● **WHAT YOU ARE ASKED TO DO**: Among the entries below, copy only the span from the line containing "at you had a positive" through the line containing "out with the aid of highlighting places that". Do so exactly, and skip the pictures.

----

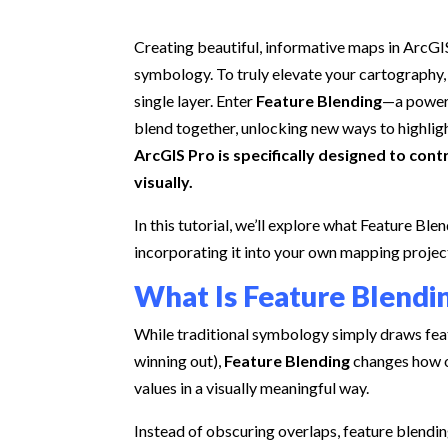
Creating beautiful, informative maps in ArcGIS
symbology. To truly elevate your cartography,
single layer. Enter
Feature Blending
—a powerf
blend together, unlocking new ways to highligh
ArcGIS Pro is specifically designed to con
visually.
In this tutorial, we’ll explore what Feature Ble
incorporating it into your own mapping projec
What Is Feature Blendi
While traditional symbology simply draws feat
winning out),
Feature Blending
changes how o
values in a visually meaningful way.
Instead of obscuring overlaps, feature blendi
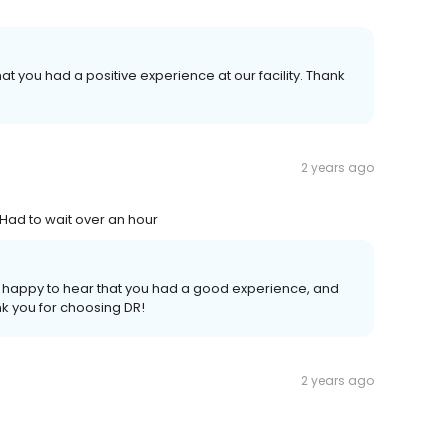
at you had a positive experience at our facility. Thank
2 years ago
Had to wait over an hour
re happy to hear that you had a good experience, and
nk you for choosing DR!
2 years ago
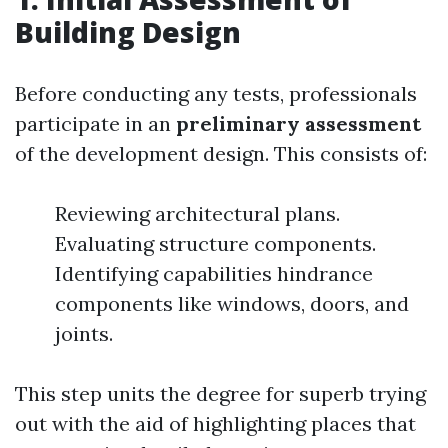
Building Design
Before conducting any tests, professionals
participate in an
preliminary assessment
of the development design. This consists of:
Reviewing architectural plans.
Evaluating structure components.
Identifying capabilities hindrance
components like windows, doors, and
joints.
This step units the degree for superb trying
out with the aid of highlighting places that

----

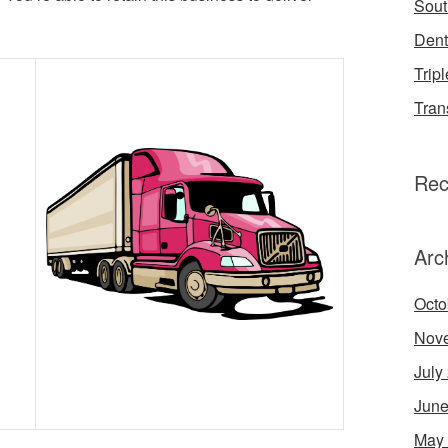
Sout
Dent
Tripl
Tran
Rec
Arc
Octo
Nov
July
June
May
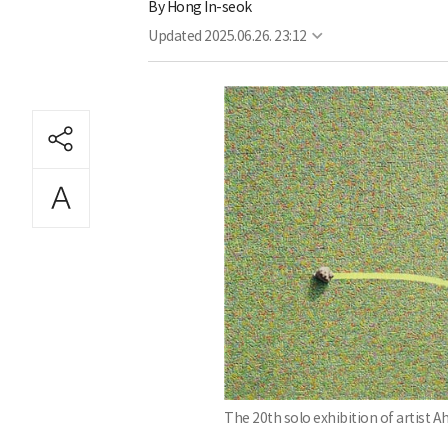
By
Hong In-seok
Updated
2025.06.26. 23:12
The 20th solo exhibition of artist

----

● **YOUR RESPONSE**:
at you had a positive experience at our facility. Thank
2 years ago
Had to wait over an hour
re happy to hear that you had a good experience, and
nk you for choosing DR!
2 years ago
Building Design
Before conducting any tests, professionals
participate in an
preliminary assessment
of the development design. This consists of:
Reviewing architectural plans.
Evaluating structure components.
Identifying capabilities hindrance
components like windows, doors, and
joints.
This step units the degree for superb trying
out with the aid of highlighting places that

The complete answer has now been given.